Till earlier this week, the assist web site for networking tools vendor Juniper Networks was exposing probably delicate info tied to buyer merchandise, together with which gadgets clients purchased, in addition to every product’s guarantee standing, service contracts and serial numbers. Juniper mentioned it has since fastened the issue, and that the inadvertent knowledge publicity stemmed from a current improve to its assist portal.
Sunnyvale, Calif. based mostly Juniper Networks makes high-powered Web routers and switches, and its merchandise are utilized in among the world’s largest organizations. Earlier this week KrebsOnSecurity heard from a reader liable for managing a number of Juniper gadgets, who discovered he might use Juniper’s buyer assist portal to seek out gadget and assist contract info for different Juniper clients.
Logan George is a 17-year-old intern working for a corporation that makes use of Juniper merchandise. Talking provided that his employer not be named, George mentioned he discovered the information publicity earlier this week accidentally whereas trying to find assist info on a specific Juniper product.
George found that after logging in with an everyday buyer account, Juniper’s assist web site allowed him to record detailed details about nearly any Juniper gadget bought by different clients. Looking on Amazon.com within the Juniper portal, for instance, returned tens of 1000’s of information. Every report included the gadget’s mannequin and serial quantity, the approximate location the place it’s put in, in addition to the gadget’s standing and related assist contract info.
Info uncovered by the Juniper assist portal. Columns not pictured embody Serial Quantity, Software program Assist Reference quantity, Product, Guarantee Expiration Date and Contract ID.
George mentioned the uncovered assist contract info is probably delicate as a result of it exhibits which Juniper merchandise are most definitely to be missing essential safety updates.

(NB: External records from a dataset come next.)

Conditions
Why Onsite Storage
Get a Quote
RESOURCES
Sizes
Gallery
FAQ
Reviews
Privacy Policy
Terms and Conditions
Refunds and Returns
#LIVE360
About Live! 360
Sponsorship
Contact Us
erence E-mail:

“In the event you don’t have a assist contract you don’t get updates, it’s so simple as that,” George mentioned. “Utilizing serial numbers, I might see which merchandise aren’t beneath assist contracts. After which I might slim down the place every gadget was despatched by means of their serial quantity monitoring system, and probably see all of what was despatched to the identical location. Plenty of corporations don’t replace their switches fairly often, and understanding what they use permits somebody to know what assault vectors are doable.”
In a written assertion, Juniper mentioned the information publicity was the results of a current improve to its assist portal.

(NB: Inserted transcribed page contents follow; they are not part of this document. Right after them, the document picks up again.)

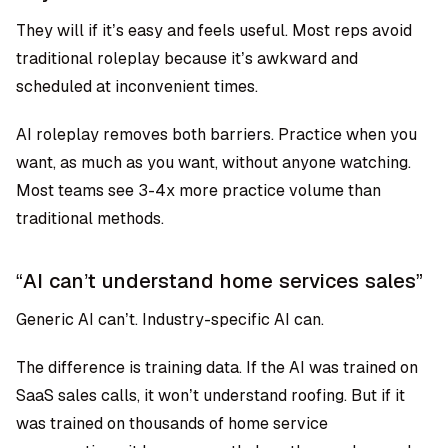
They will if it’s easy and feels useful. Most reps avoid
traditional roleplay because it’s awkward and
scheduled at inconvenient times.
AI roleplay removes both barriers. Practice when you
want, as much as you want, without anyone watching.
Most teams see
3-4x more practice volume than
traditional methods
.
“AI can’t understand home services sales”
Generic AI can’t. Industry-specific AI can.
The difference is training data. If the AI was trained on
SaaS sales calls, it won’t understand roofing. But if it
was trained on thousands of home service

“We have been made conscious of an inadvertent concern that allowed registered customers to our system to entry serial numbers that weren’t related to their account,” the assertion reads. “We acted promptly to resolve this concern and don’t have any purpose to consider presently that any identifiable or private buyer knowledge was uncovered in any method. We take these issues severely and at all times use these experiences to forestall additional related incidents. We’re actively working to find out the basis reason for this defect and thank the researcher for bringing this to our consideration.”

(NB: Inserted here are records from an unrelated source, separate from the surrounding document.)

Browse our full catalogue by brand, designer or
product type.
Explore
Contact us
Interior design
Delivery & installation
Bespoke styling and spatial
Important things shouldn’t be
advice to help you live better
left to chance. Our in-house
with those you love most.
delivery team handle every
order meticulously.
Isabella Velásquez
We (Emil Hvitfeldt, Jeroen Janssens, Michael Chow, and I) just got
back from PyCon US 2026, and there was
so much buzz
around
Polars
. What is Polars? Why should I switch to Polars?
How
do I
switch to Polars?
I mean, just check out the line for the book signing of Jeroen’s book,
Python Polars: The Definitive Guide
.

The corporate has not but responded to requests for details about precisely when these overly permissive consumer rights have been launched. Nevertheless, the modifications could date again to September 2023, when Juniper introduced it had rebuilt its buyer assist portal.
George advised KrebsOnSecurity the back-end for Juniper’s assist web site seems to be supported by Salesforce, and that Juniper possible didn’t have the right consumer permissions established on its Salesforce belongings. In April 2023, KrebsOnSecurity printed analysis exhibiting {that a} surprising variety of organizations — together with banks, healthcare suppliers and state and native governments — have been leaking non-public and delicate knowledge because of misconfigured Salesforce installations.
Nicholas Weaver, a researcher at College of California, Berkeley’s Worldwide Pc Science Institute (ICSI) and lecturer at UC Davis, mentioned the complexity layered into trendy tech assist portals leaves a lot room for error.
“It is a reminder of how laborious it’s to construct these giant methods like assist portals, the place you want to have the ability to handle gazillions of customers with distinct entry roles,” Weaver mentioned. “One minor screw up there can produce hilarious outcomes.”
Final month, laptop maker Hewlett Packard Enterprise introduced it will purchase Juniper Networks for $14 billion, reportedly to assist beef up the 100-year-old know-how firm’s synthetic intelligence choices.
Replace, 11:01 a.m. ET: An earlier model of this story quoted George as saying he was capable of see assist info for the U.S. Division of Protection. George has since clarified that whereas one block of gadget information he discovered was labeled “Division of Protection,” that report seems to belong to a special nation.